Four scenarios for Europe: the conclusion
To overview page future scenarios for Europe
- The dismantling of European integration or parts thereof may involve high costs
- The ‘further integration’ scenario is the most attractive from an economic point of view, but this requires the further transfer of powers to European level
- The ‘disintegration’ scenario involves by far the most economic damage and this will be felt rapidly
- The ‘two-speed’ scenario also involves costs in the short term, but the core union will on balance be better off over time
- It is important that there is openness regarding the economic advantages and disadvantages when making decisions
The upshot of the above is that the dismantling of all or part of European integration may involve high economic costs. In the ‘further integration’ scenario, cooperation increases across the board. This will on balance be beneficial in economic terms, although this scenario also involves financial costs in the form of support to other Member States and possibly losses on support previously provided. The political cost will be less national autonomy. This will indeed be transferred to Europe in several areas, a process that currently enjoys scant popular support. Whether political support for this will return if the economy clearly improves is debatable.

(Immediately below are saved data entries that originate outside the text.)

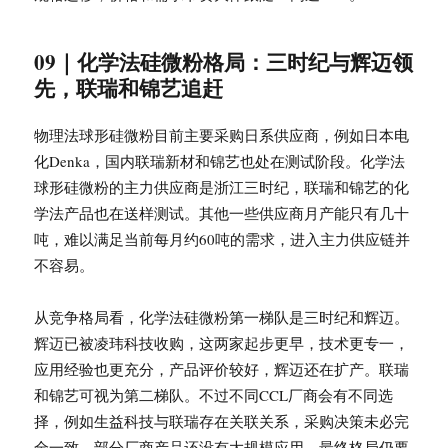
09｜化学法硅微粉格局：三时纪与辉迈领
先，联瑞和锦艺追赶
物理法球形硅微粉目前主要采购日系供应商，例如日本电
化Denka，国内联瑞新材和锦艺也处在测试阶段。化学法
球形硅微粉的主力供应商是浙江三时纪，联瑞和锦艺的化
学法产品也在送样测试。其他一些供应商月产能只有几十
吨，难以满足当前每月约60吨的需求，进入主力供应链并
不容易。
从竞争格局看，化学法硅微粉第一梯队是三时纪和辉迈。
辉迈已被凌玮科技收购，这两家起步更早，技术更专一，
应用经验也更充分，产品评价较好，辉迈还在扩产。联瑞
和锦艺可视为第二梯队。不过不同CCL厂商会有不同选
择，例如生益科技与联瑞存在关联关系，采购决策未必完
全一致。部分厂商产品还没有大规模应用，最终格局仍要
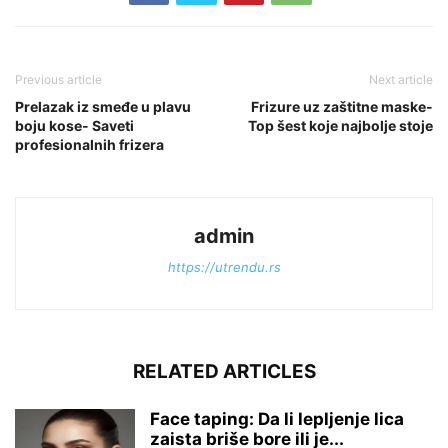
Previous article
Next article
Prelazak iz smeđe u plavu
Frizure uz zaštitne maske-
boju kose- Saveti
Top šest koje najbolje stoje
profesionalnih frizera
admin
https://utrendu.rs
RELATED ARTICLES
Face taping: Da li lepljenje lica
zaista briše bore ili je...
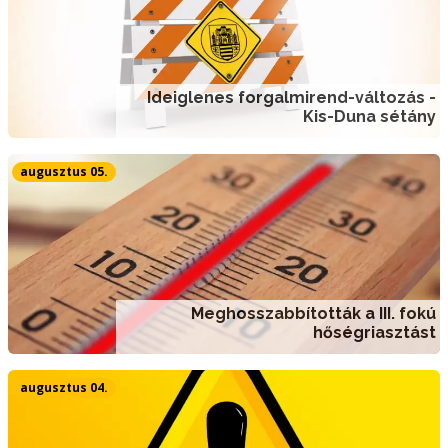
Ideiglenes forgalmirend-változás -
Kis-Duna sétány
augusztus 05.
Meghosszabbították a III. fokú
hőségriasztást
augusztus 04.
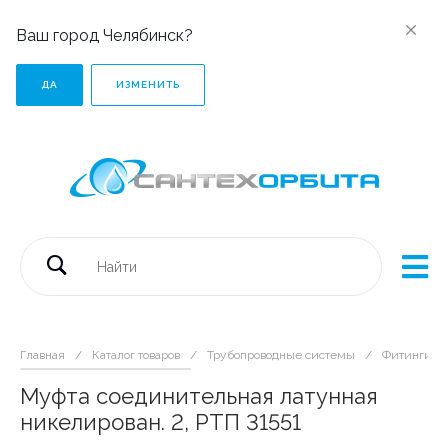
Ваш город Челябинск?
ДА
ИЗМЕНИТЬ
Главная
/
Каталог товаров
/
Трубопроводные системы
/
Фитинги р
Муфта соединительная латунная
никелирован. 2, РТП 31551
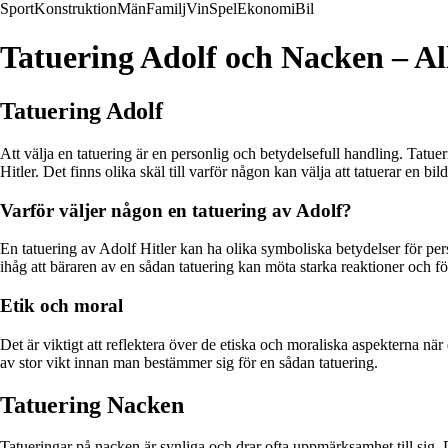
Sport
Konstruktion
Män
Familj
Vin
Spel
Ekonomi
Bil
Tatuering Adolf och Nacken – Al
Tatuering Adolf
Att välja en tatuering är en personlig och betydelsefull handling. Tatue
Hitler. Det finns olika skäl till varför någon kan välja att tatuerar en bil
Varför väljer någon en tatuering av Adolf?
En tatuering av Adolf Hitler kan ha olika symboliska betydelser för per
ihåg att bäraren av en sådan tatuering kan möta starka reaktioner och 
Etik och moral
Det är viktigt att reflektera över de etiska och moraliska aspekterna när
av stor vikt innan man bestämmer sig för en sådan tatuering.
Tatuering Nacken
Tatueringar på nacken är synliga och drar ofta uppmärksamhet till sig.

The ‘disintegration’ scenario is extremely expensive in economic terms and many of its effects could occur rapidly. The potential political advantage of this scenario in the form of a return to full autonomy for the Member States will thus be at extremely high cost in terms of growth, unemployment and capital losses. At the same time, over time it may turn out that the political gain is also disappointing, since small countries simply have to take account of the rest of the world.
The costs of the ‘two-speed’ scenario, although still substantial, will be less than in the ‘disintegration’ scenario. This applies mainly to the countries in the core eurozone, which will benefit from a deepening of cooperation. Their economies will perform better over time and will be less hindered by the failure of countries that remain outside the core euro to keep up. This latter group, free from the yoke of the euro, will find it increasingly difficult to continue their relationship and it will also be increasingly difficult for them to join the core eurozone over time. In several countries, the political ‘gain’ of increased autonomy will overshadowed by a growing awareness that the problems that they face are not due to ‘Europe’, but to their own policy failings. In most cases however, this awareness will come too late.
Of course, there are other potential scenarios. The actual outcome will fall somewhere between the extremes we have described above. The one thing that is beyond doubt in our view is that developments in the coming years will move along the axes of ‘more or less Europe’ and ‘more or less cooperation’.